While Hill pursued a career in real estate after graduation, becoming an agent with Spot Real Estate, he said the idea of Local Catch was still in the back of his mind, so he reached out to an app developer to help build out the product.

With BlueTone Media, a website design company based in Wilmington, Hill was able to clean up his vision for the app and the firm helped create a roadmap for app development that began in 2021.

With the app, users can create an account as either a buyer – including restaurants, individuals, seafood markets or dealers – or as a commercial fisher, who would be prompted inside the app to abide by federal, state and local commercial fishing rules and regulations.

Once using the app, sellers can make posts, in what is called “In the Cooler,” about what seafood they have harvested or caught that is ready to buy, alerting buyers in the area on what is available fresh. Interested buyers can directly message them through the app and arrange their transactions or meetups within the app.

Buyers can post requests for seafood by posting a “Cast” for specific products they are looking for and for when. They are then notified if any commercial fishers can fulfill their request.

Currently available for download in the App Store and Google Play, the application is in its testing phase with Hill receiving feedback from early users and launching software updates as needed.

The app currently serves users along the Atlantic Coast from Charleston, South Carolina, to Virginia Beach, Virginia. As part of growth plans, Hill hopes to expand the app to more coastal markets.

“What we want to see this next year is to dramatically expand up and down the Atlantic Coast, and into the next three to five years, even over into the West Coast,” he said.

Currently, the application is free for users. Hill eventually plans on going into a subscription base for dealers in seafood markets.

While growing the business from a school project to a viable product, Hill became aware of all the small details that it takes to launch a product, such as talking to lawyers on the proper wording of terms and conditions.

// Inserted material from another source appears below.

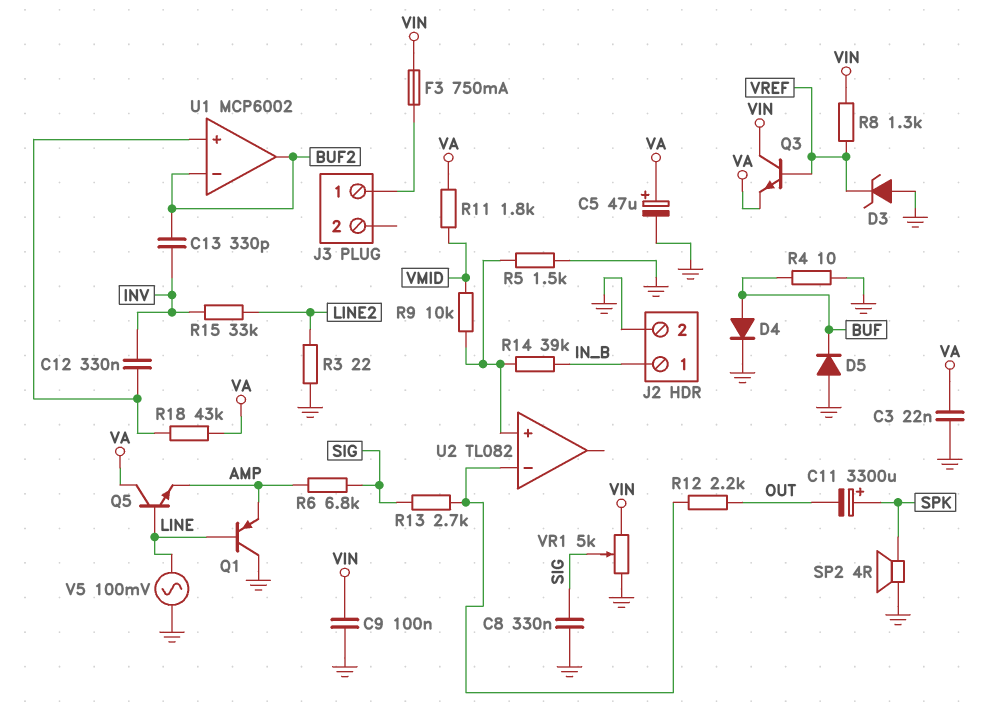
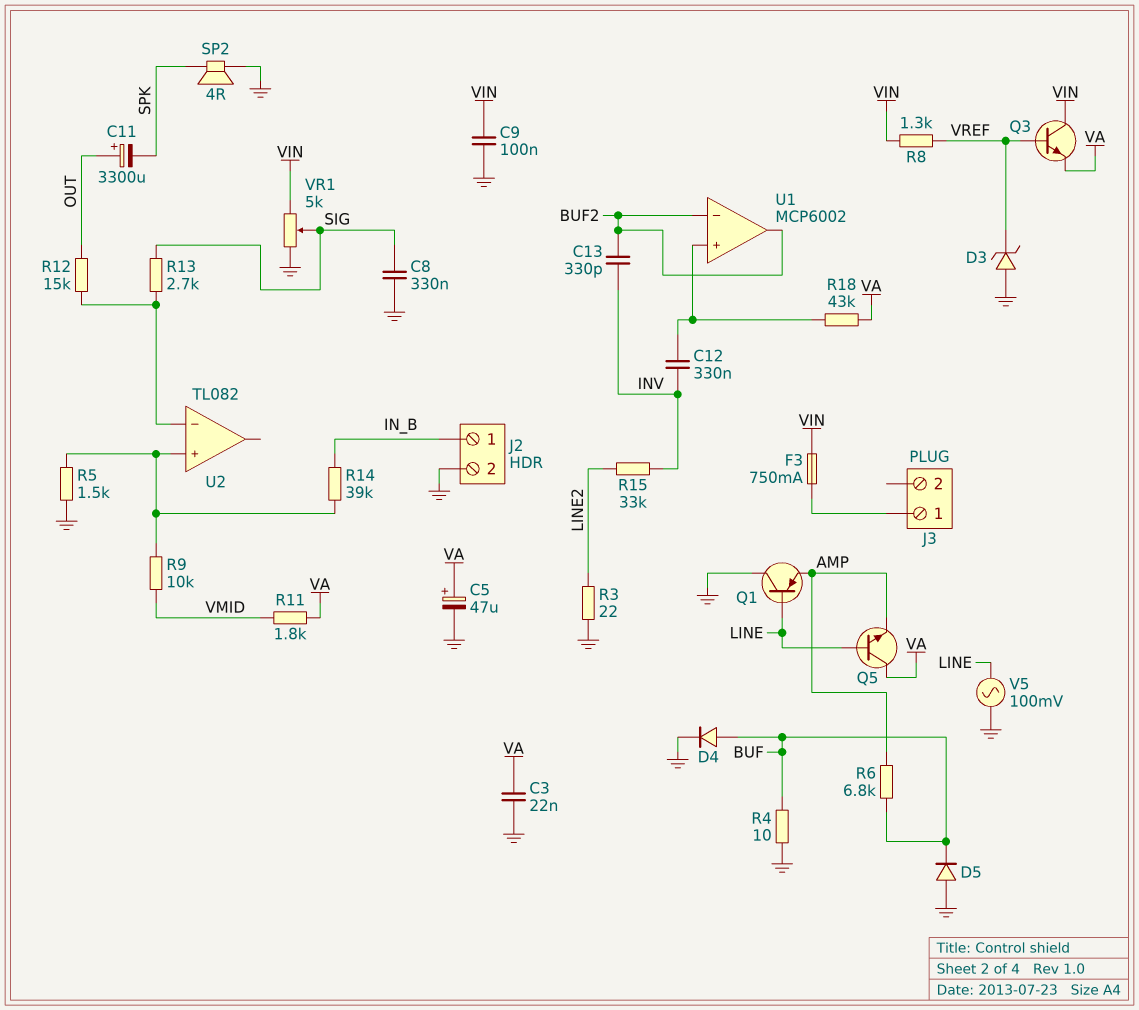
C11: 3300uF (plus SPK, minus OUT) -> 3300uF (plus OUT, minus SPK)
R6: 6.8k (AMP, SIG) -> 6.8k (AMP, BUF)
R12: 2.2k (OUT, U2/in-) -> 15k (OUT, U2/in-)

Hill credited the UNCW Cameron School of Business and Neumeyer with helping throughout the development process.

While one of Hill’s aims is to promote sustainability and support local fishers, he said his ultimate goal is for the Local Catch emblem to be recognized by consumers as a representation of locality and freshness.

“Our overall goal is for the name Local Catch and our logo to be a quality standpoint where you can go into a restaurant and see that this item on the menu has the Local Catch logo next to it, showing its quality,” he said. “We know it's fresh; we know it’s local."